Source texts of formatted documents:

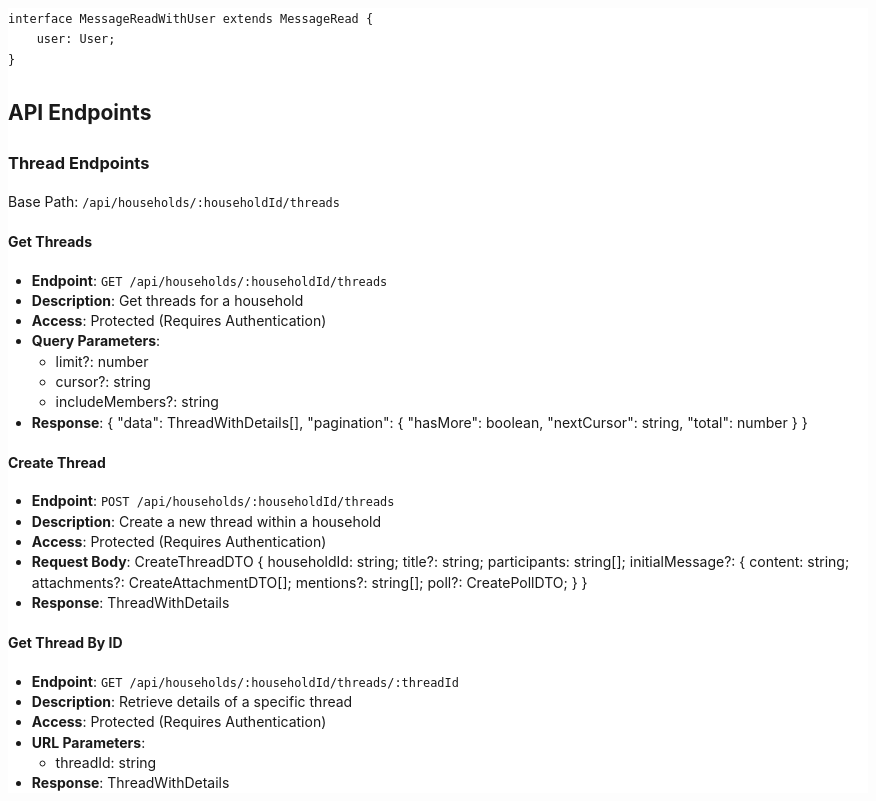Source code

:     interface MessageReadWithUser extends MessageRead {
        user: User;
    }

## API Endpoints

### Thread Endpoints

Base Path: `/api/households/:householdId/threads`

#### Get Threads

- **Endpoint**: `GET /api/households/:householdId/threads`
- **Description**: Get threads for a household
- **Access**: Protected (Requires Authentication)
- **Query Parameters**:
  - limit?: number
  - cursor?: string
  - includeMembers?: string
- **Response**:
  {
  "data": ThreadWithDetails[],
  "pagination": {
  "hasMore": boolean,
  "nextCursor": string,
  "total": number
  }
  }

#### Create Thread

- **Endpoint**: `POST /api/households/:householdId/threads`
- **Description**: Create a new thread within a household
- **Access**: Protected (Requires Authentication)
- **Request Body**: CreateThreadDTO
  {
  householdId: string;
  title?: string;
  participants: string[];
  initialMessage?: {
  content: string;
  attachments?: CreateAttachmentDTO[];
  mentions?: string[];
  poll?: CreatePollDTO;
  }
  }
- **Response**: ThreadWithDetails

#### Get Thread By ID

- **Endpoint**: `GET /api/households/:householdId/threads/:threadId`
- **Description**: Retrieve details of a specific thread
- **Access**: Protected (Requires Authentication)
- **URL Parameters**:
  - threadId: string
- **Response**: ThreadWithDetails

# What is expected
Repeat the preceding records exactly but drop the images.

# Answer area
Source code

:     interface MessageReadWithUser extends MessageRead {
        user: User;
    }

## API Endpoints

### Thread Endpoints

Base Path: `/api/households/:householdId/threads`

#### Get Threads

- **Endpoint**: `GET /api/households/:householdId/threads`
- **Description**: Get threads for a household
- **Access**: Protected (Requires Authentication)
- **Query Parameters**:
  - limit?: number
  - cursor?: string
  - includeMembers?: string
- **Response**:
  {
  "data": ThreadWithDetails[],
  "pagination": {
  "hasMore": boolean,
  "nextCursor": string,
  "total": number
  }
  }

#### Create Thread

- **Endpoint**: `POST /api/households/:householdId/threads`
- **Description**: Create a new thread within a household
- **Access**: Protected (Requires Authentication)
- **Request Body**: CreateThreadDTO
  {
  householdId: string;
  title?: string;
  participants: string[];
  initialMessage?: {
  content: string;
  attachments?: CreateAttachmentDTO[];
  mentions?: string[];
  poll?: CreatePollDTO;
  }
  }
- **Response**: ThreadWithDetails

#### Get Thread By ID

- **Endpoint**: `GET /api/households/:householdId/threads/:threadId`
- **Description**: Retrieve details of a specific thread
- **Access**: Protected (Requires Authentication)
- **URL Parameters**:
  - threadId: string
- **Response**: ThreadWithDetails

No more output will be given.